Interpretative Guide #5

In this section of the interpretative guide, I explore a few key symbols in The Scroll of Remembrance.



A Closer Look at Key Characters, Objects and Places


The most important symbol in The Scroll of Remembrance series is the character of Rohka, who represents the Spirit. An important theme in the books is Rom’s relationship with Rohka. Rom’s interactions with Rohka at the beginning of the story are very different than their interactions later on. This change is intended to show how a Christian’s experience of the Spirit grows and develops on his or her spiritual journey. There are times in the story where Rohka’s communication seems unclear, or it looks as if Rohka has abandoned Rom, or Rohka doesn’t appear to do enough to intervene and help in difficult situations. Remembering that the story is told from Rom’s point of view helps remind the reader that we are often confused about God’s communication with us. On our journeys sometimes it feels as if the Spirit comes and goes in the midst of our troubles, and we often wonder why God doesn’t do more to help. Also, the implications of how Rom’s sins affect his interactions with Rohka are intentionally not spelled out. There is much about Rohka that takes time to understand, especially early on.
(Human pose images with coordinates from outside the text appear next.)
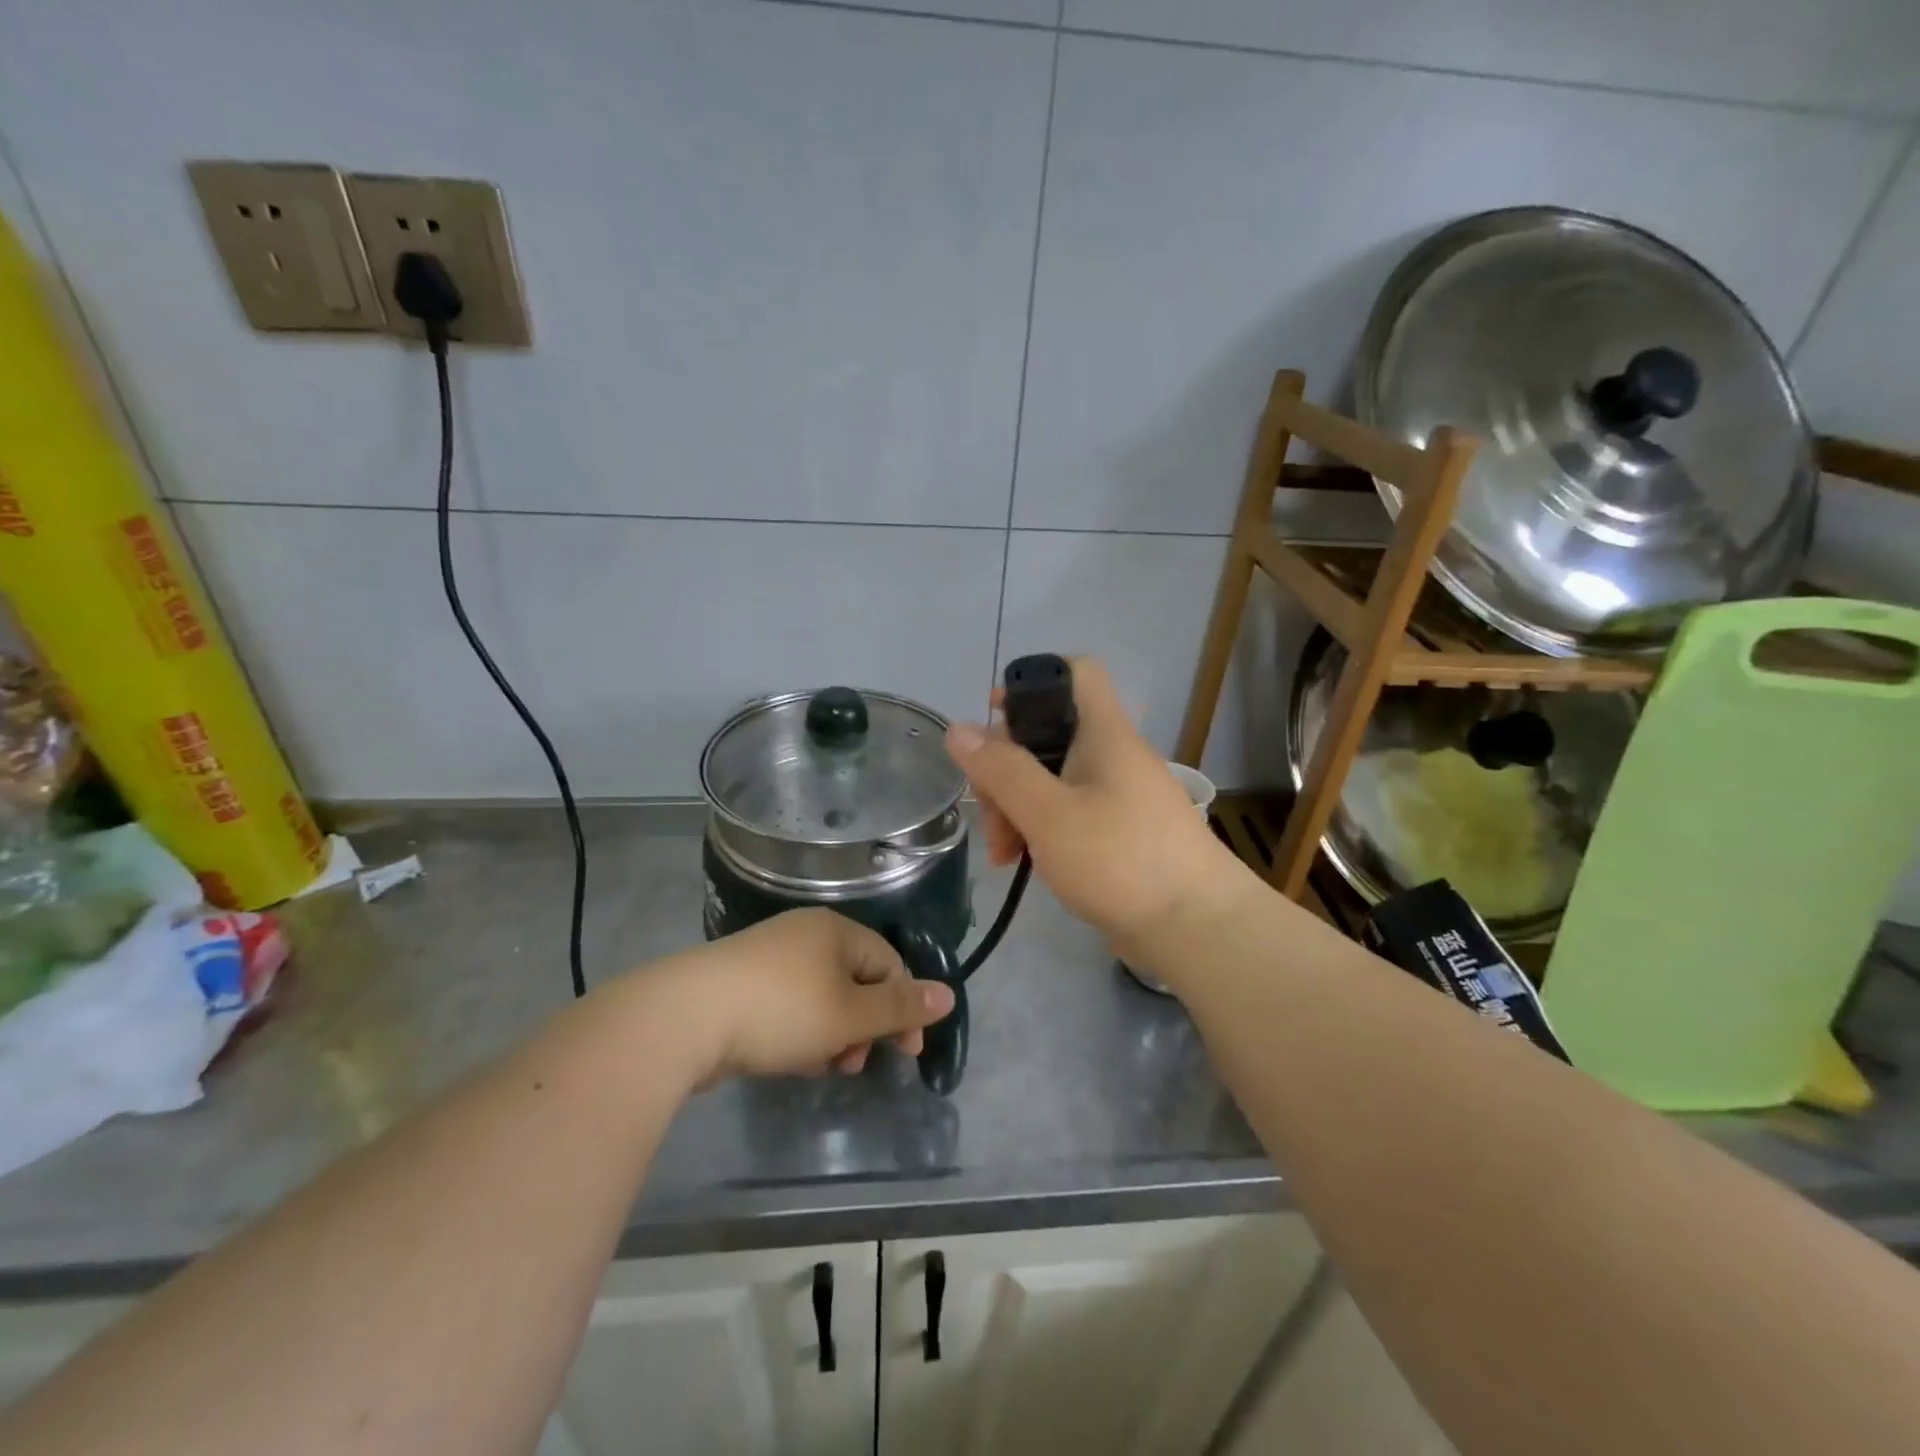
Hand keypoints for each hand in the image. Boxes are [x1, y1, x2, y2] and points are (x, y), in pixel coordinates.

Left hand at [652, 909, 955, 1085]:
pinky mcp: (741, 981)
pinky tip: (790, 1059)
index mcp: (836, 931)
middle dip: (864, 1026)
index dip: (904, 1009)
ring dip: (833, 1034)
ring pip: (821, 996)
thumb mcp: (849, 1014)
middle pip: (855, 980)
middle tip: (855, 1064)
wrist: (684, 1017)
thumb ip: (900, 1008)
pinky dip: (800, 1031)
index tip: (906, 1055)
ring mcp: (769, 956)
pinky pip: (789, 1004)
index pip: (889, 964)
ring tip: (822, 1067)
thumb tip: (948, 994)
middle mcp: (805, 934)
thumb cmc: (780, 1010)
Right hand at [945, 658, 1248, 949]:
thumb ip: (1002, 771)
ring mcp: (1119, 796)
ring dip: (1018, 808)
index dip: (1032, 681)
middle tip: (990, 814)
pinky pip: (1071, 814)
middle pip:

The Spirit also takes the form of other animals in the story. Some characters have different animals (like Ataymah’s dog) and some don’t have animals at all to show that in many ways each person interacts with the Holy Spirit differently. It is always the same Spirit. In the story all the animals interact with one another in unity because they all represent the same Spirit. There are also counterfeit examples, such as the goat and the man in the caves, which show how Satan’s kingdom often mimics God’s kingdom but without the same power or love.

Jesus is also present in the story, but in ways that reflect the reality that our primary interaction with Jesus today is through his Spirit. The Spirit makes present in our lives the work that Jesus accomplishes. So it is Jesus’ voice that awakens Rom; in Rom’s vision of home the river of life flows from Jesus’ cross (the pole in Galatians 3); and it is Jesus’ blood on the breastplate that rescues Rom from the demonic witch in Cindropolis.

The Armor and the Shadom

There are many pieces of armor, which come from Ephesians 6, that Rom collects on his journey. These include the shield of faith, the helmet of salvation and the breastplate of righteousness. In reality, Christians have access to all of the pieces of spiritual armor from the beginning of their spiritual journeys. However, Rom receives them at various stages to highlight the idea that even though Christians have full access to spiritual armor, we learn to put on different pieces of armor at different times. The fact that not every character has armor-based manifestations of these spiritual realities highlights the truth that Bible’s has different imagery of spiritual armor (e.g. Ephesians 6 is different than 1 Thessalonians 5), as well as the truth that it is not always possible to perceive when and how others are wearing their spiritual armor.

The Shadom, along with Rom’s scroll, represents the Bible (Ephesians 6:17). Rom absorbing the Shadom into his arm is an allusion to memorizing God’s word and hiding it in his heart (Psalm 119:11). The Shadom can take different shapes because that makes for a good story, but it does highlight the diversity of biblical genres, as well as the infinite situations for which the Bible is useful.

Mot, the Goat, the White Power

These characters represent Satanic forces of darkness. They plot together to keep Rom from succeeding on his journey. Mot’s name means “death,” and he represents Satan and/or death, the final enemy. They are often referred to as Powers to symbolize all the “principalities and powers” that try to destroy Christians. As with demonic forces in the Bible, how these forces of darkness engage, influence, inhabit, and interact with humans can be difficult to understand.

Lithown, Julat, Cindropolis, and Karsa

These are the various cities that Rom and his friends visit on their journey. Some of the cities  are symbolic, though many of the details of these locations are simply meant to enhance the story. However, each city is connected to pride in some way: Lithown represents rules and legalism; Julat represents outward appearance, achievement, and competition; Cindropolis represents license, cravings, and worldliness; and Karsa represents industry and technology.

It is possible to see some significant symbolism in Cindropolis. A key feature of the city is Gibra. Gibra gives physical, tangible representation to the biblical idea of the lusts of the flesh, the lusts of the eyes and the pride of life (1 John 2:16). It signifies pride that comes from just the normal parts of living life in this world. Because Gibra is not present in other cities doesn’t mean that pride isn’t there. For the sake of story, this aspect of pride—pride as a tangible, consumable, addictive element—is explored in Cindropolis. It is intentional that Gibra is connected to vineyards and grapes. Grapes, perhaps more than any other fruit, are open to the possibility of either being a blessing or a poison. The deciding factor as to whether grapes are a blessing or a curse is determined by what is in the one who eats them, rather than anything contained in the fruit.